Sub-Project The Global Career of “Indigenous Concepts” (MC 5.4)

Project Leaders: Joachim Kurtz, Dhruv Raina

Appeals to include “indigenous concepts” in global discourses have gained in both urgency and frequency over the past decades. Responding to the real, if at times overstated, discursive hegemony of Euro-America and the notions coined to describe its peculiar experiences, concerned scholars in both Western and non-Western countries have repeatedly called for an expansion of the international conceptual lexicon. So far, the success of these efforts has been very limited, especially in the academic realm. If at all, non-Western concepts like tao, yoga, jihad, iki or fengshui seem to have taken root in popular and political discourses, while the conceptual tools for scholarly analyses of social, religious, philosophical, historical, economic or political phenomena continue to be derived from a globalized vocabulary of Western origin, supplemented on a case-by-case basis by insertions of "authochtonous," "native," "emic," or "indigenous" notions that remain stubbornly immobile, tied to their local or regional contexts.
The reasons for this failure are not yet very well understood. To be sure, entrenched asymmetries of political and economic power as well as social and cultural capital play decisive roles in frustrating even the most recurrent calls to correct the glaring imbalance. However, in view of the much discussed “decline of the West” and the “provincialization of Europe,” it is difficult to accept these historically contingent asymmetries as the only causes. Perhaps, and this was the point of departure of the present project, the problem lies, to a certain extent at least, with the idea of “indigenous concepts” itself—a notion that, somewhat ironically, seems to be one of the few "indigenous" concepts that have indeed become globalized today, even if its programmatic contents is yet to be realized.
The studies suggested here interrogated the notion of "indigenous concepts" both historically and theoretically. Despite its precarious standing, the concept has had an important role in raising central questions regarding the plausibility of existing global narratives, whose very existence today rests on the incorporation of the "multitudinous indigeneous" into the global.
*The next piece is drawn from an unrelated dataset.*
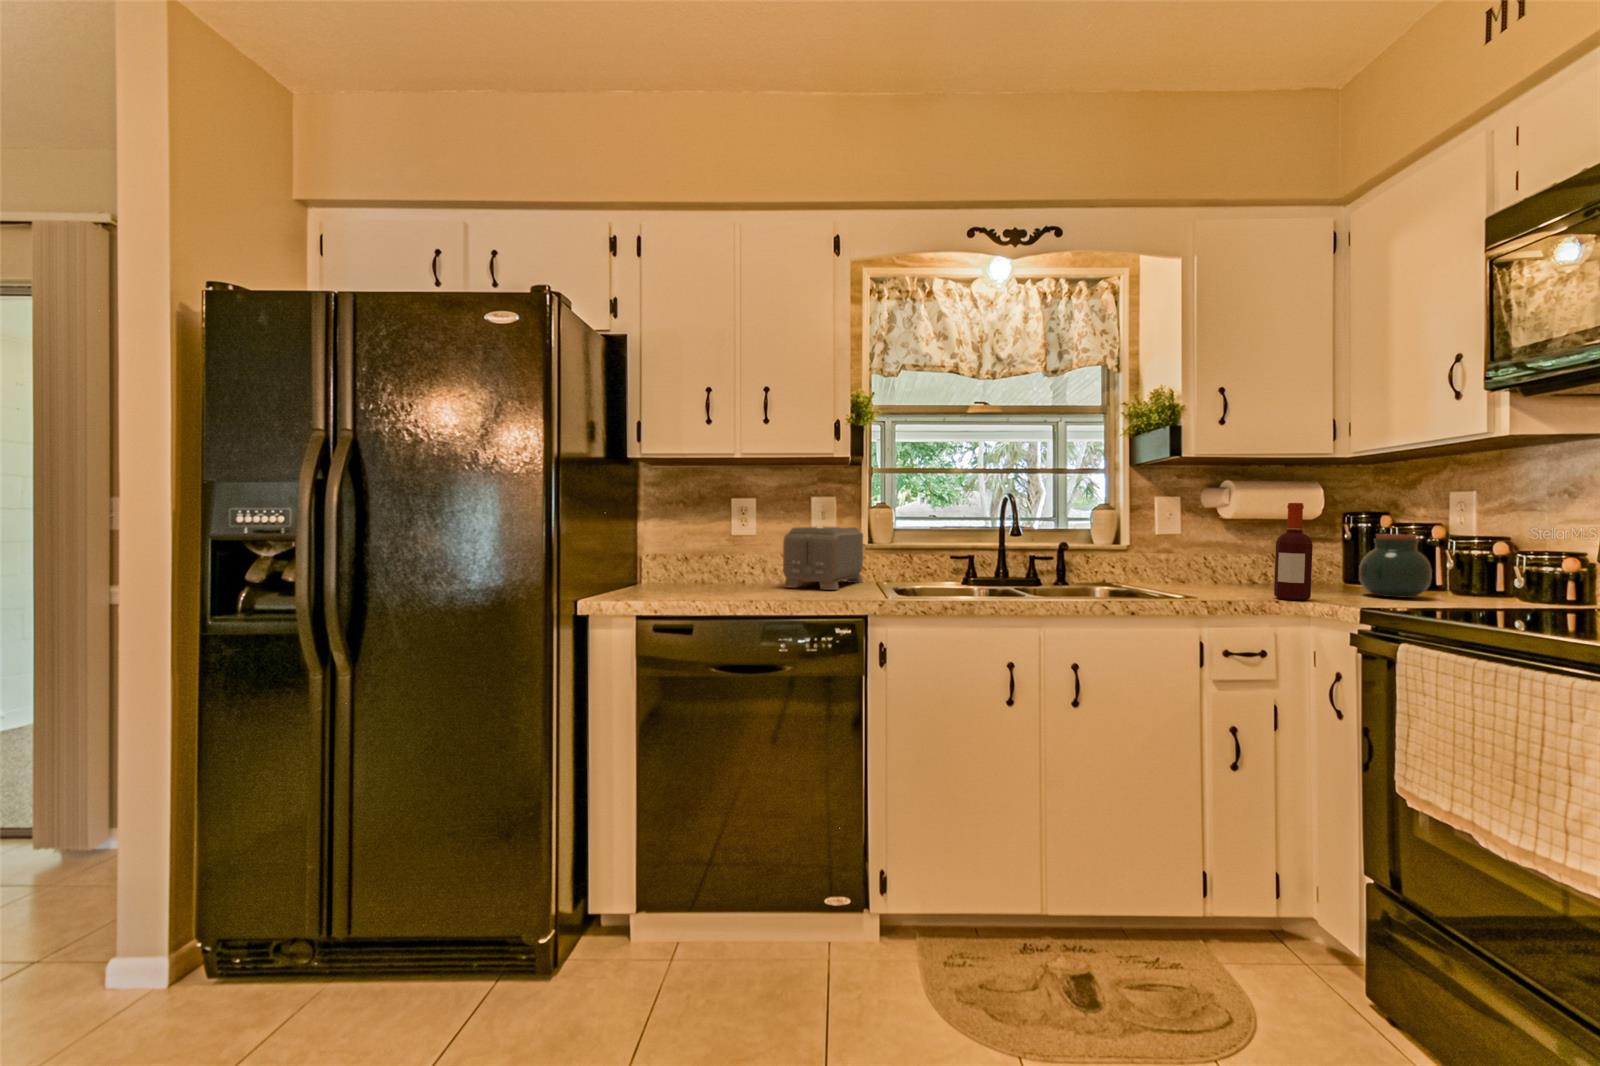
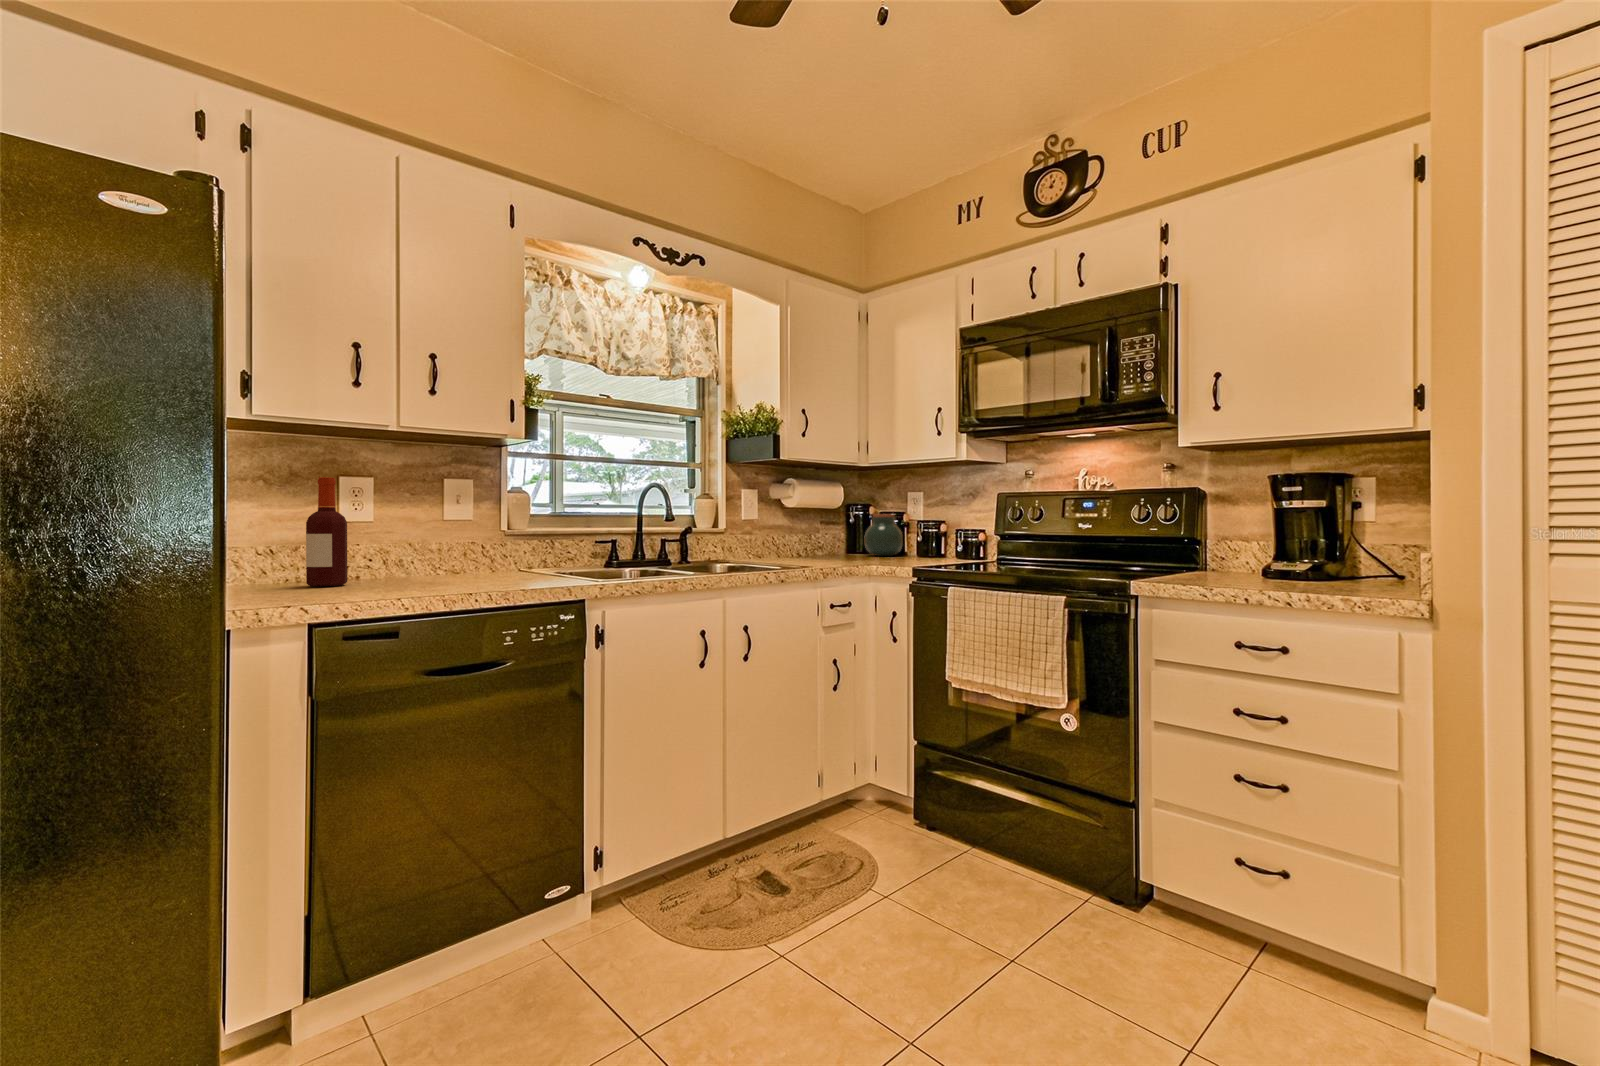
bottle: present [1274,503,1313,600] -> present [306,477,347,587]
toaster: present [783,526,863,590] -> none [425,512,500,579]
But at what point, theoretical and historical, did the indigeneous begin to assert its presence and enforce a revision of social theory, insisting upon its incorporation into the global as the very precondition for achieving any robust theory or history of the global? When, why, and how did it become prominent in Western and non-Western discursive arenas, and what are the different hopes and expectations attached to it by its most fervent proponents? How, finally, is the postulate of a radical alterity of the local that the notion seems to imply problematized, or instrumentalized, within and outside of Euro-America?